Entrepreneurs

Council Post: Europe Is Hopping On The Marketing Attribution And Analytics Bandwagon

By Jeff Keenan. SVP International, co-founder at LeadsRx, helping customers improve revenue through data/analytics and promote a customer-centric attitude.

According to one report, “Europe’s digital advertising market was valued at $84.02 billion in 2021 and will grow by 8.59% annually over 2021-2031 owing to the technological advancement, rising digital ad spending, growing Internet users, and the prevalence of mobile phones and digital media across the region.”

With all that marketing and advertising, European companies have figured out that it is wise to measure the effectiveness of their marketing campaigns. That “billions” figure above only encompasses digital advertising, but what about advertising on traditional offline channels like TV and radio? Is the proliferation of streaming audio and video channels and podcasts included in the digital spend?

Enter marketing attribution, specifically multi-touch attribution and customer journey analytics, or MTA and CJA. With full transparency, it is what the company I co-founded seven years ago, LeadsRx (now part of the Unbounce family), does. I’m currently based in Spain helping serve our European clients and grow our market share here.

In an episode of our podcast, Matt Finn, senior manager of strategy and business development at MarketForce, talks about how brands in the European Union are focusing on data to understand what is, and is not, working in their marketing campaigns.

To no surprise, Europe lags behind the U.S. in using MTA and CJA solutions. Also to no surprise, Europe has stricter rules around protecting consumer data privacy. While the latter has contributed some to the slow roll toward heavy marketing analytics use in Europe, marketing analytics is a fairly new mix of art and science that has really taken off in the past half-decade.

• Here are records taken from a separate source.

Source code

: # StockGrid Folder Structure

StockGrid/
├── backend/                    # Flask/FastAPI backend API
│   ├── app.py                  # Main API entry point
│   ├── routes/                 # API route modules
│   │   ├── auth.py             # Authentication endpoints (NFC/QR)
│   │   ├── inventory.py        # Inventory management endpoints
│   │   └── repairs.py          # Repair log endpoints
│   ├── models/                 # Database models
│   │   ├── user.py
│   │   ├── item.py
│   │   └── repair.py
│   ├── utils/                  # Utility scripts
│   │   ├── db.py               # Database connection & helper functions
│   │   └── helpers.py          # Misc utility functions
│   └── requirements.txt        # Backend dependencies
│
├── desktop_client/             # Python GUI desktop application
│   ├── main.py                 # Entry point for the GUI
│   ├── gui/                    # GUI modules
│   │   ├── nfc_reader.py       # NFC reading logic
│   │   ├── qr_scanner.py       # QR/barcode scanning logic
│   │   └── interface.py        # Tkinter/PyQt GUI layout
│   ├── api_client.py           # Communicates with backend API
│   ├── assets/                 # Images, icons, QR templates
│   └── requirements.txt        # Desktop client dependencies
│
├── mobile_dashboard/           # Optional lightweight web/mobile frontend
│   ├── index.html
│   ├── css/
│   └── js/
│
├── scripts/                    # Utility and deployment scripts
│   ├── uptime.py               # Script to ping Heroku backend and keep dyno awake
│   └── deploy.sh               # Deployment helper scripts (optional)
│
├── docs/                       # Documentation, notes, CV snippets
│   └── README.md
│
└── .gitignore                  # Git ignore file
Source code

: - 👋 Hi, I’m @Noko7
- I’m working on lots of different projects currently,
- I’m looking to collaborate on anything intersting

To the data privacy end, I believe data should be used for good: People + Data = Better. On the one hand, the “people” in the equation are brand owners and their marketing, sales and finance teams who can take attribution and customer journey data and make sense of it. They can align that data and insights drawn from it with the business strategy to better reach, and better serve, their customers—and hopefully do it more efficiently while achieving increased revenues.

The other side of the “people” part of the equation is the consumers that brands are trying to reach. People want to trust brands.

In its “2022 Global Marketing Trends” report (download required), Deloitte says the idea is to design a human-first data experience.

At LeadsRx, we believe People + Data = Better. What we mean by that is that it takes a person with experience—a data analyst, or an experienced marketer who knows how to look at, say, attribution data, draw insights from it and make decisions to increase marketing performance. Related to people, we believe it’s OK to know something about customers who are being marketed to and to do so without being creepy.

Customers buy from a brand because they have trust, and they trust that the brand is looking out for their interest and genuinely serving up additional information that is of value: a discount offer, a new product release that might be helpful or simply ideas that will make their lives easier.

We are seeing more and more companies embrace marketing analytics in Europe; hence my move to Spain—my second stint over here.

And it’s not that hard to get started. Whether a brand has two campaigns—paid Google ads and some paid social ads—or is blasting the TV and radio airwaves with ads, advertising on podcasts, doing paid and organic search and social campaigns, and maybe even throwing a digital billboard inside a video game, all of those touchpoints should be measured. If that paid Instagram ad is doing well and the radio ad is not, the marketing spend should be adjusted accordingly.

Or maybe you have three podcast ads: the one that the host of the program reads performs well and leads to more paid customers, while the other two are simply awareness ads and do not perform. Toss more money toward the one that is working and cut back on the underperforming ads. Data from multi-touch attribution will make it clear in an impartial manner that unbiased, transparent truth is what makes marketing analytics so amazing. One marketer may think radio will work better than Google ads, or that the non-host-read podcast ad will be more effective, but the analytics data will simply say “this works, this doesn’t.”

There’s nothing better than witnessing the “aha!” moment when a marketing team member—or better yet, the CMO they report to—views the impartial data that shows a marketing channel is working, recognizes one that is not or sees how multiple channels are working together.

On the B2B front, Gartner, Inc. points to digitization making it easier for companies to target the right buyers, but the competition to win customer attention is fierce. Among four key themes that Gartner says will drive marketing strategies in 2022 is customer journey orchestration, which involves “mapping a customer’s entire experience with a business. It helps ensure a holistic customer view is considered when planning new products or services to improve the customer experience.”

Unbiased attribution and journey analytics data can help a brand or business focus its marketing, and more European businesses are, or should, begin capitalizing on using analytics tools available to them.